I lean forward.  ”Well..look:  you know I did a Google search yesterday to see if anybody had written about this the way I hope to…but it’s about a bunch of whores on the American frontier who get tired of living on their backs and decide to steal a bunch of horses and drive them all the way to …

“Really?  You know, that sounds a lot like a spin-off of Lonesome Dove, when the ex- Texas Ranger  Woodrow Call decides to take cattle to Montana Territory….”

“Yeah. You really can’t help being derivative these days.  Everything worth reading has been written already, practically… But you’re right, it is a spin-off.  I started thinking about how Lonesome Dove is all about the power and mobility of men– except for one woman character and she holds down a ranch, but one of the characters is a prostitute and she is portrayed as so fragile and vulnerable…enough already– I bet the women of the mining camps and prairie towns who survived by turning tricks were actually pretty strong.  They were just practical.  They found a niche market.”

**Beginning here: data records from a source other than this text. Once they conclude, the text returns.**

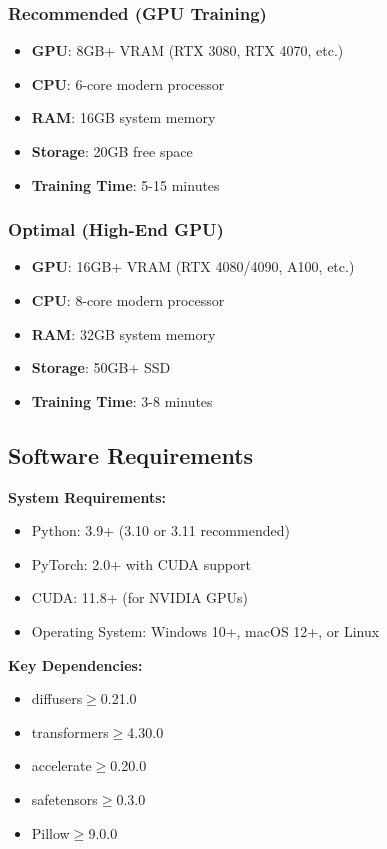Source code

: \documentclass[11pt,a4paper]{article}
\begin{document}
\subsubsection{Recommended (GPU Training)}
\begin{itemize}
    \item \textbf{GPU}: 8GB+ VRAM (RTX 3080, RTX 4070, etc.)
    \item \textbf{CPU}: 6-core modern processor
    \item \textbf{RAM}: 16GB system memory
    \item \textbf{Storage}: 20GB free space
    \item \textbf{Training Time}: 5-15 minutes
\end{itemize}

\subsubsection{Optimal (High-End GPU)}
\begin{itemize}
    \item \textbf{GPU}: 16GB+ VRAM (RTX 4080/4090, A100, etc.)
    \item \textbf{CPU}: 8-core modern processor
    \item \textbf{RAM}: 32GB system memory
    \item \textbf{Storage}: 50GB+ SSD
    \item \textbf{Training Time}: 3-8 minutes
\end{itemize}

\subsection{Software Requirements}

\begin{infobox}
\textbf{System Requirements:}
\begin{itemize}
    \item Python: 3.9+ (3.10 or 3.11 recommended)
    \item PyTorch: 2.0+ with CUDA support
    \item CUDA: 11.8+ (for NVIDIA GPUs)
    \item Operating System: Windows 10+, macOS 12+, or Linux
\end{itemize}

\textbf{Key Dependencies:}
\begin{itemize}
    \item diffusers$\geq$0.21.0
    \item transformers$\geq$4.30.0
    \item accelerate$\geq$0.20.0
    \item safetensors$\geq$0.3.0
    \item Pillow$\geq$9.0.0
\end{itemize}
\end{infobox}
\end{document}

“Nice. “ The interviewer is musing, reviewing her notes.  ”Is this your serious work?”

“Well, it’s serious, yes, I would say that if you plan on writing something for as long as it takes to write it, you’re serious….  I should really be thinking about surgery on my deformed, improperly healed broken leg, even perhaps launching a lawsuit over the whole mess, but that depresses me.  It doesn’t depress me to write about whores in rebellion in the male-dominated Southwest… I hope to write one or two pages a day and see where it goes. “

“Have you started?

“Sort of.  I have a character in mind….”

“What about a title?  Got a title?”

“Glad you asked.  Westward the Ho’s.”